→ **Stored dataset items**
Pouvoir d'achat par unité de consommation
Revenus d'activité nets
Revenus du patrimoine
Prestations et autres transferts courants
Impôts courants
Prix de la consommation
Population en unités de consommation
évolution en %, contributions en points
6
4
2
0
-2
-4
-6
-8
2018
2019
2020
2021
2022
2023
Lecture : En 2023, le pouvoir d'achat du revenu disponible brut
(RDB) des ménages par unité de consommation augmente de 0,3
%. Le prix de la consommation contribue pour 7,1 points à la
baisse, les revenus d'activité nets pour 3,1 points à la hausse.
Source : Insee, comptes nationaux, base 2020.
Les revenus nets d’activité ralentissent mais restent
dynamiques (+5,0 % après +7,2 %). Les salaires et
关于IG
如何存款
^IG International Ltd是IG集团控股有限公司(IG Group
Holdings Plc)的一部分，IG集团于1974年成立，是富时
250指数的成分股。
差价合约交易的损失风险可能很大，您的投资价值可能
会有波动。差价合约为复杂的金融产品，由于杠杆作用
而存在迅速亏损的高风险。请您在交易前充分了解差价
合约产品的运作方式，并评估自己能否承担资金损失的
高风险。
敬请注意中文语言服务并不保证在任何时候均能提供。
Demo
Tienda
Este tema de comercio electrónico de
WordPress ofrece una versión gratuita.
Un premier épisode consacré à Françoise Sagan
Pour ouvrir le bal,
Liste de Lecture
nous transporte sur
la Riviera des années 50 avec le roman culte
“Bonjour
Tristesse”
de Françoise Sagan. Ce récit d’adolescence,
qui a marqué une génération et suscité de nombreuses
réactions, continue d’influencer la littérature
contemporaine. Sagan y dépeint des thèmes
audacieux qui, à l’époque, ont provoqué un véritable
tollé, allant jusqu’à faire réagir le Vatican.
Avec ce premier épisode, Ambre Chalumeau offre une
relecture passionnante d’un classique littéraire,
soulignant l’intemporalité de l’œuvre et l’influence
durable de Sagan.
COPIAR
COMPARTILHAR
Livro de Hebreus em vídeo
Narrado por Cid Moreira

* * *

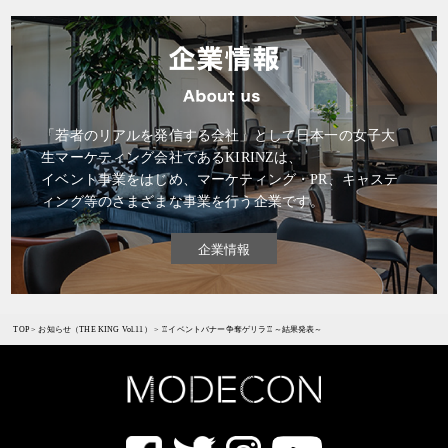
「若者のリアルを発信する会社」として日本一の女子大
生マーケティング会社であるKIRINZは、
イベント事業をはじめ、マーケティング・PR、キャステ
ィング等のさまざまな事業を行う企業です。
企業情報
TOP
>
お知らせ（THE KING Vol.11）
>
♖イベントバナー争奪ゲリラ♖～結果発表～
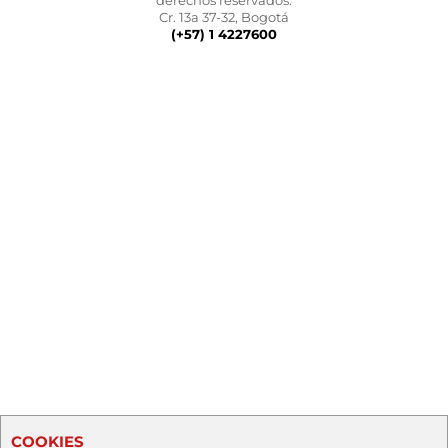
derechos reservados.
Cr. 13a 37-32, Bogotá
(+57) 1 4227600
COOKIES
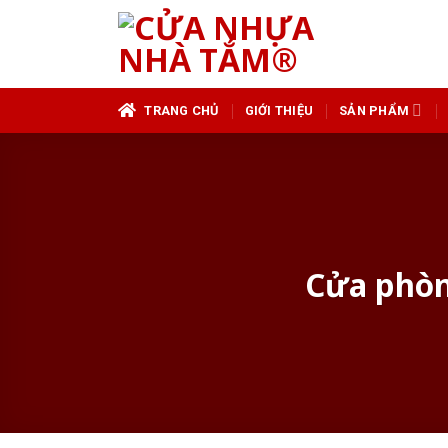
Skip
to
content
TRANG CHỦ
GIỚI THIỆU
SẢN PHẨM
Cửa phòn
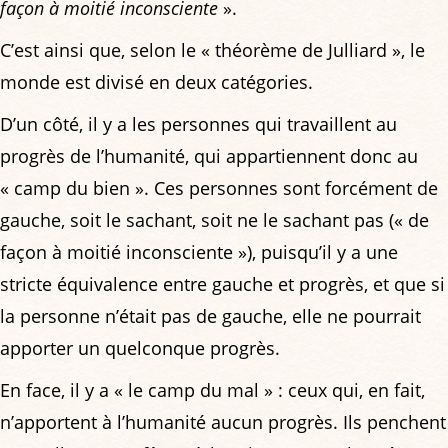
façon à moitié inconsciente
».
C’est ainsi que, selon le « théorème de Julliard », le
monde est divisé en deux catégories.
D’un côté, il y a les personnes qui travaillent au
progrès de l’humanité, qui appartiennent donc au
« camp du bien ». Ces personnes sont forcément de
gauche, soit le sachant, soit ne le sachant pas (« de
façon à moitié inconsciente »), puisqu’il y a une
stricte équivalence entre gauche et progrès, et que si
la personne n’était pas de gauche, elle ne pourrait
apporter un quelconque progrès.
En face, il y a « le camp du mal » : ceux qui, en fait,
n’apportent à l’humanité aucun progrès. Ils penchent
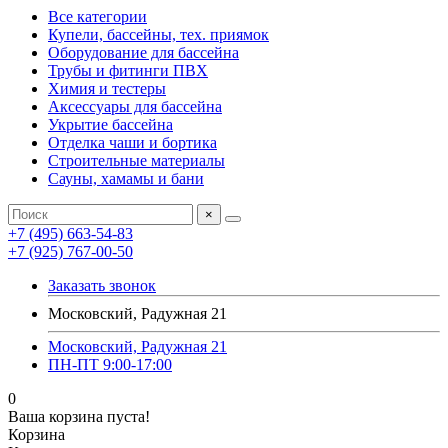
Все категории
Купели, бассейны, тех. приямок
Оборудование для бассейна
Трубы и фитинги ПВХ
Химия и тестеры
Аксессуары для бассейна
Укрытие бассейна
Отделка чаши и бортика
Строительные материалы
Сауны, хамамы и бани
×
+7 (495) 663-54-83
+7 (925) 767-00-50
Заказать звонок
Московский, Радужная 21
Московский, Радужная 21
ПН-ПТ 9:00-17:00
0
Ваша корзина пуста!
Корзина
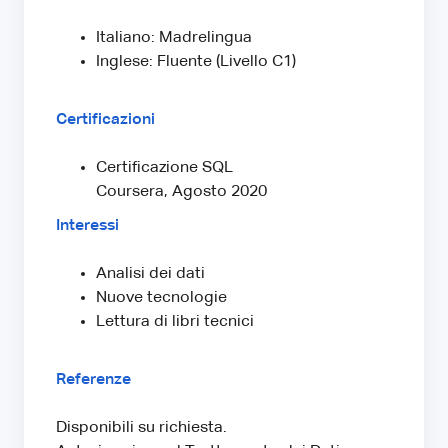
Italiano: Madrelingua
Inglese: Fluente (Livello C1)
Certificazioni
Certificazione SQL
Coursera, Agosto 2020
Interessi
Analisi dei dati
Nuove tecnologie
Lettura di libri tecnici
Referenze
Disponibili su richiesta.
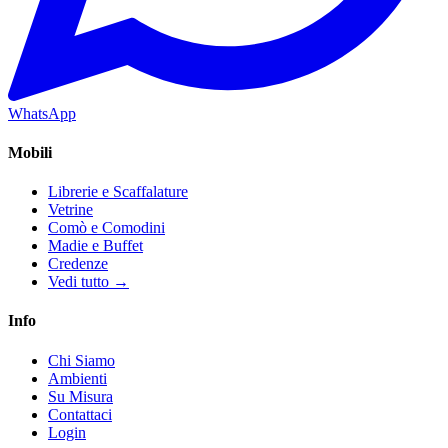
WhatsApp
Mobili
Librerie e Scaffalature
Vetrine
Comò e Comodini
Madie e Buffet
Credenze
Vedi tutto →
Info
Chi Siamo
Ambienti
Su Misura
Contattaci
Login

→ **BRIEF**
Beginning at the line above with "contemporaine. Sagan y dépeint des thèmes" and finishing at the line with "Narrado por Cid Moreira", return each line exactly and return nothing else.

→ **ANSWER TO THE EXERCISE**
contemporaine. Sagan y dépeint des thèmes
audacieux qui, à l’époque, ont provoqué un véritable
tollé, allant jusqu’à faire réagir le Vatican.
Avec ce premier épisode, Ambre Chalumeau offre une
relecture passionnante d’un classique littéraire,
soulignant l’intemporalité de l’œuvre et l’influence
durable de Sagan.
COPIAR
COMPARTILHAR
Livro de Hebreus em vídeo
Narrado por Cid Moreira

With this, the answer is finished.